We crossed the Humboldt county line with a ceremonial honk, quickly swallowed by the brooding fog and dark trees.Night yielded very slowly to the mighty Summer Solstice long light, but it was dark as we hit Arcata and circled the square filled with the new generation of bearded wanderers, large backpacks on their stout frames, faithful dogs at their heels, lurking in the shadows of a central park dominated mysteriously by a statue of William McKinley. Two neo hippies talked longingly to a local girl before she peeled away gently from the conversation, leaving them to their rootless longing. The song remains the same,

The Alibi is one of four 1940’s-50’s seedy bars clumped together by the liquor store, derelicition in a convenient zone on the square. Load-in is through the back down a long hallway. This is indeed a shotgun bar, the longest this band has ever seen. Rough looking townies and gentler Humboldt State students chug beers at the long bar, and music booker/lumberjack/pirate radio DJ Ian and a kind waitress greet us. Here’s the rules: 5 pitchers of Olympia beer for the band, don’t try to trade up to Budweiser; anything on the menu is half price, as long as you don’t order combos over $10 or the fish and chicken baskets. There’s one thing that will stop a hasty band load-in in its tracks, and that’s food. Rob, Shawn, and Paul L ordered the tofu bowl with peanut sauce, and Rick and Paul M went with the portabello mushroom burgers. Delicious. Arcata is clearly a complex mixture of brawny bearded woodsman culture and collegiate appreciation for the finer things in life.

As we chow down, a big surprise for Paul L: through the shiny metal and tuck and roll entrance of the Alibi walks old pal Gregg Gold, who taught Paul the basics of bluegrass guitar in their UCLA freshman dorm, then formed a duo, Those Flatpicking Fools, spending 6 months in Europe with countless harrowing youthful scrapes, adventures, and pure blind luck.
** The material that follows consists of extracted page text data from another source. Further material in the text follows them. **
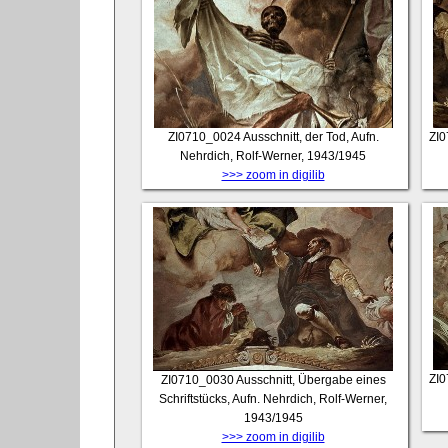
ZI0710_0024
Ausschnitt, der Tod, Aufn.
ZI
Nehrdich, Rolf-Werner, 1943/1945
>>> zoom in digilib
ZI
ZI0710_0030
Ausschnitt, Übergabe eines
Schriftstücks, Aufn. Nehrdich, Rolf-Werner,
1943/1945
>>> zoom in digilib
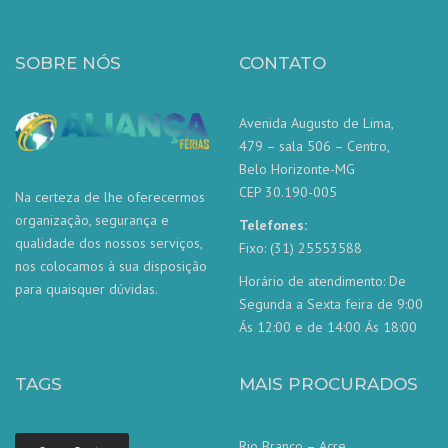
SOBRE NÓS
CONTATO
Avenida Augusto de Lima,
479 – sala 506 – Centro,
Belo Horizonte-MG
CEP 30.190-005
Na certeza de lhe oferecermos
organização, segurança e
Telefones:
qualidade dos nossos serviços,
Fixo: (31) 25553588
nos colocamos à sua disposição
Horário de atendimento: De
para quaisquer dúvidas.
Segunda a Sexta feira de 9:00
Ás 12:00 e de 14:00 Ás 18:00
TAGS
MAIS PROCURADOS
Rio Branco – Acre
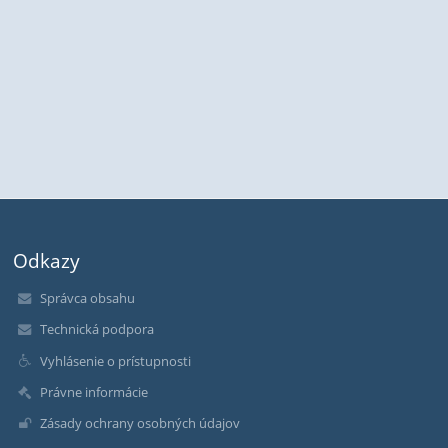
Odkazy
Správca obsahu
Technická podpora
Vyhlásenie o prístupnosti
Právne informácie
Zásady ochrany osobných údajov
The Fools had a European agent and everything, were making a living touring Dutch folk clubs, considering a permanent expatriate life, when an encounter with a Colorado band settled in Copenhagen (a chilly wind blew that evening), with Danish wives, tobacco, and hashish, put a scare into the new arrivals. It was just too far from home. The Flatpicking Fools returned to California, vowing a yearly return to Europe, and of course never returned. (Paul now had show anxiety, because Gregg is a badass guitar picker.)At 11:15 p.m., right on time, Rick Shea hit the stage, back up in full electric regalia by Shawn, Paul M., and Paul L, the twin telecasters and the crack of the snare achieving a brittle punch on the hard concrete floor. Rick wisely stuck with his biker bar material, and the crowd whooped appreciatively, a few solo manly dancers with beers in each hand.

The manly dancers kept up their fiercely independent artistry as the Hawks took the stage. No monitors but the vocals cut through OK and we rocked through a set fueled by tofu and Olympia beer. This was a real bar crowd, and we could have done Skynyrd all night and they would have been just as pleased, nay, far more pleased. A near-jam band version of Humboldt closed the set down. Some local greenery found its way into a passed hat and, after prying Gregg Gold and Paul L from their further reminiscing, we were on our way. Our good friend Rick from Dabney House at Caltech and his father Charlie kindly offered a place to stay. Little did we know the 20 minute drive through the redwoods would land us at two cliffside cabins overlooking the untamed northwest Pacific shore. The nearly full moon lit the water and puffy clouds to near daylight status (we were in a low ambient light region, no city light pollution, like Deep Gap, North Carolina), and we laughed with wonder, standing dangerously close to the edge of a cliff.